This past week I spent time wrestling with a particularly difficult MongoDB aggregation. For my own sake, I figured I should document what I learned.

Imagine you have a set of users working through various workflows. The users’ current workflow state is held in a subdocument whos name relates to the name of their active workflow. For example, the first two users below are currently in workflow “A”, while the third user is in workflow “B”:

/* 0 */
{
  _id: "...",
  workflow: {
    A: {
      pos: 3
    }
  }
}

/* 1 */
{
  _id: "...",
  workflow: {
    A: {
      pos: 1
    }
  }
}

/* 2 */
{
  _id: "...",
  workflow: {
    B: {
      pos: 4
    }
  }
}

My goal is to find out how many users are currently in workflow “A”, and how many are in workflow “B”. Without further ado, here’s the aggregate query I ended up with:

db.users.aggregate([
    {
        $group: {
            _id: null,
            in_workflow_a: {$sum: {$cond: [{$gte: ['$workflow.A, null]}, 1, 0]}},
            in_workflow_b: {$sum: {$cond: [{$gte: ['$workflow.B, null]}, 1, 0]}}
        }
    }
])

Let’s break it down piece by piece.

Since I’m interested the states of all users in the system, I’m not using a $match block. If you wish to you limit your query to a specific subset of users, you could do that filter in an initial $match:

db.users.aggregate([
    {
        $match: {
            _id: {
                $in: [
                    user Ids...
                ]
            }
        }
    },
    ...
])

The first thing you’ll notice about the $group block is that we’re specifying a null _id. This use of _id is fairly well documented, and essentially means we’ll group all of the documents we’re matching over into a single result document.

The next bit is the interesting part. We’re defining two fields that will appear in our result document: in_workflow_a, and in_workflow_b. We build up each of these fields with a $sum. We want to add 1 to these fields if the respective workflow subdocument exists, and 0 if it does not. We accomplish this by using the $cond aggregation operator.

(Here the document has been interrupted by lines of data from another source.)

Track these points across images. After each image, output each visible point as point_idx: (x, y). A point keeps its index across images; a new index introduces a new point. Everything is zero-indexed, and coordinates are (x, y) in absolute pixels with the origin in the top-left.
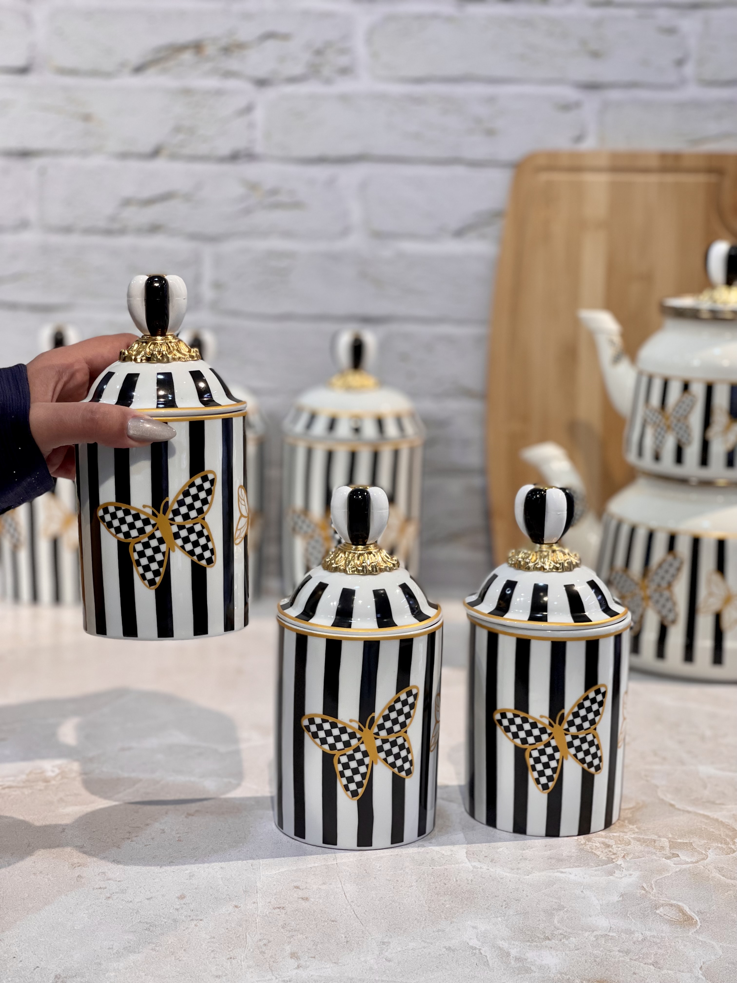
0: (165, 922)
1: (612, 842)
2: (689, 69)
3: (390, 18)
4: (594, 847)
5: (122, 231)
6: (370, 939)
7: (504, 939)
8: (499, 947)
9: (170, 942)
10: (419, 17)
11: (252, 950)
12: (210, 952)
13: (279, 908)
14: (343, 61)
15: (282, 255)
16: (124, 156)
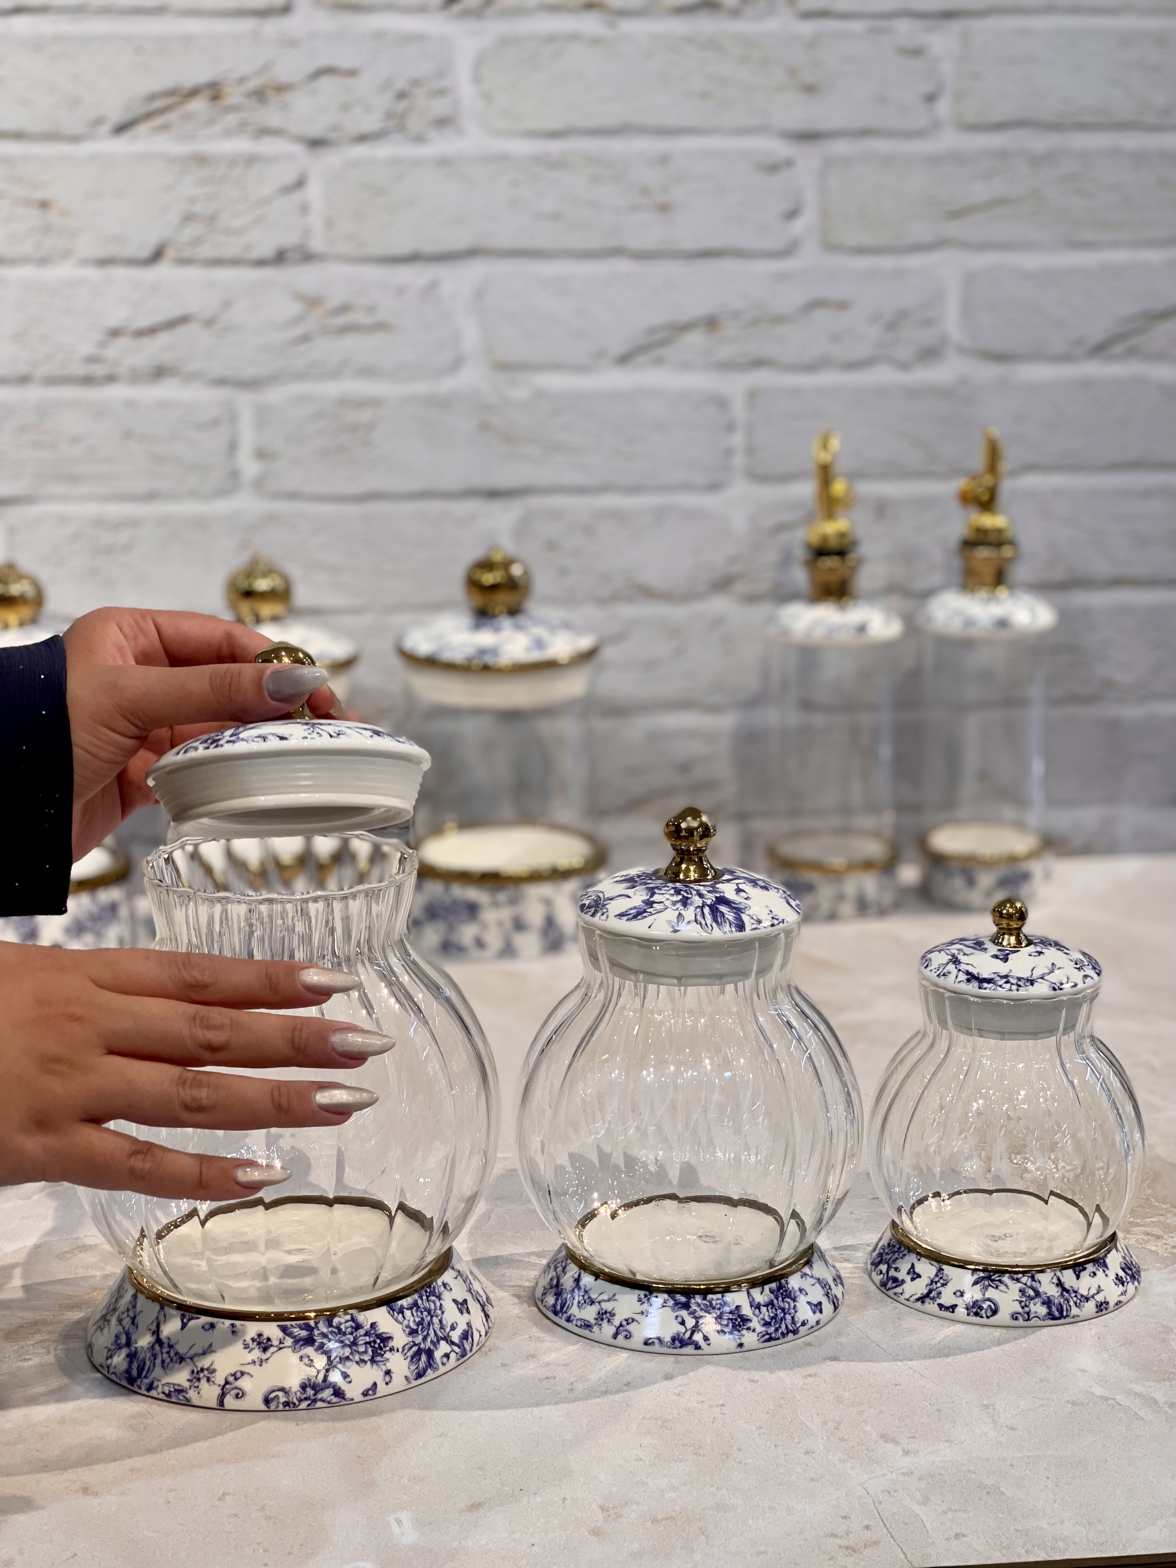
0: (679, 1414)
1: (1157, 1231)
2: (943, 107)
3: (505, 42)
4: (1142, 1241)
5: (111, 379)
6: (964, 1404)
7: (1132, 1381)
8: (1136, 1393)
9: (709, 1442)
10: (550, 39)
11: (825, 1438)
12: (773, 1446)
13: (811, 1376)
14: (440, 107)
15: (361, 403)
16: (104, 262)
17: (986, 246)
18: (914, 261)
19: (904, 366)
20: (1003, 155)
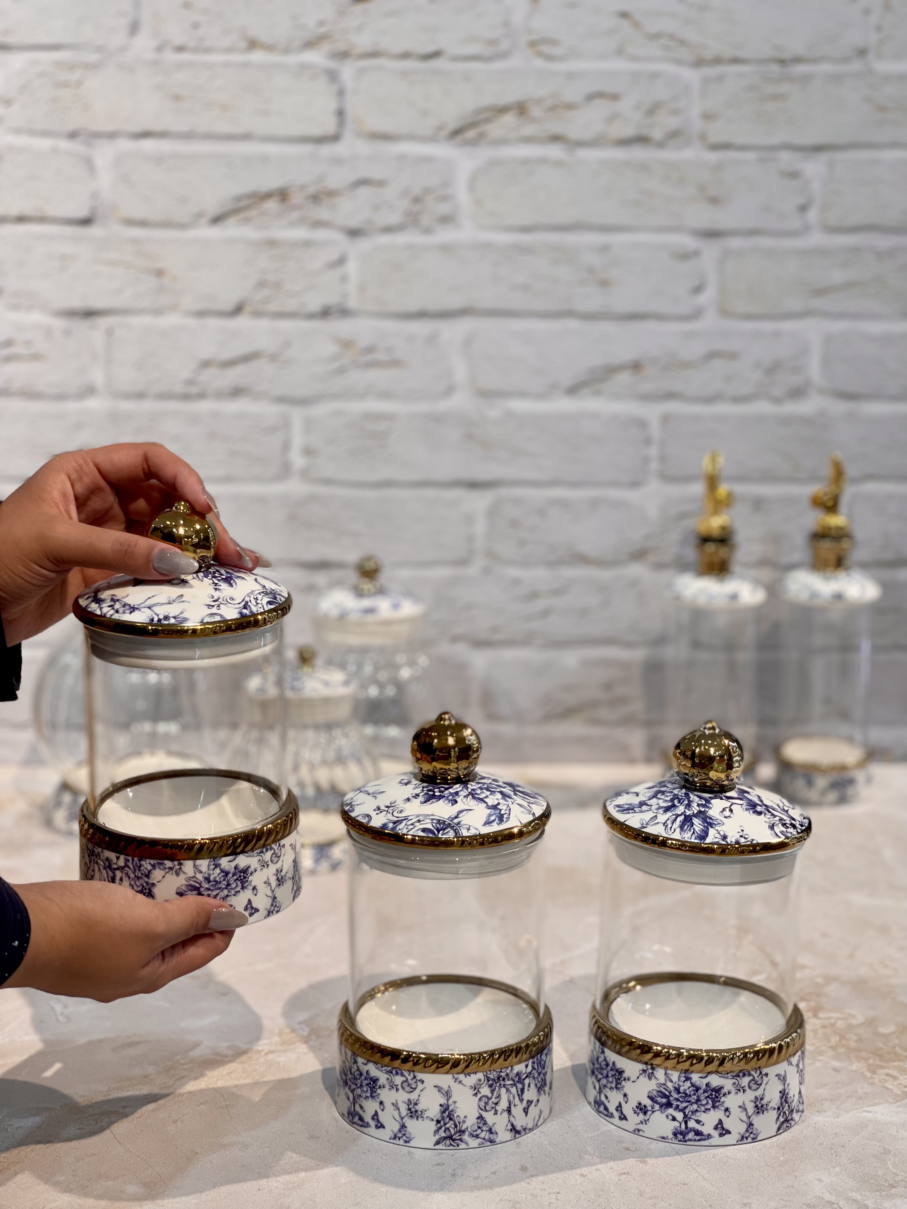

The way we’re using $cond is fairly interesting. My first attempts at writting this aggregation used $exists within the $cond, but Mongo was unhappy about that:

uncaught exception: aggregate failed: {
  "errmsg" : "exception: dotted field names are only allowed at the top level",
  "code" : 16405,
  "ok" : 0
}

David Weldon led me out of the darkness with an interesting comparison trick. By using $gte to compare the potentially non-existant workflow object against null, we can easily determine whether it exists or not. When Mongo compares values of different types, it uses this comparison order. As you can see, aside from the internally used MinKey type, every other BSON type is considered canonically greater than null. This means that an empty or null field will return false, and any other types or values will return true!

The final result of our aggregation looks something like this:

/* 0 */
{
    "result" : [ 
        {
            "_id" : null,
            "in_workflow_a" : 2,
            "in_workflow_b" : 1
        }
    ],
    "ok" : 1
}

Victory! The aggregation loops through all users in the system, incrementing the counter for each users current workflow, and finally returns the total counts.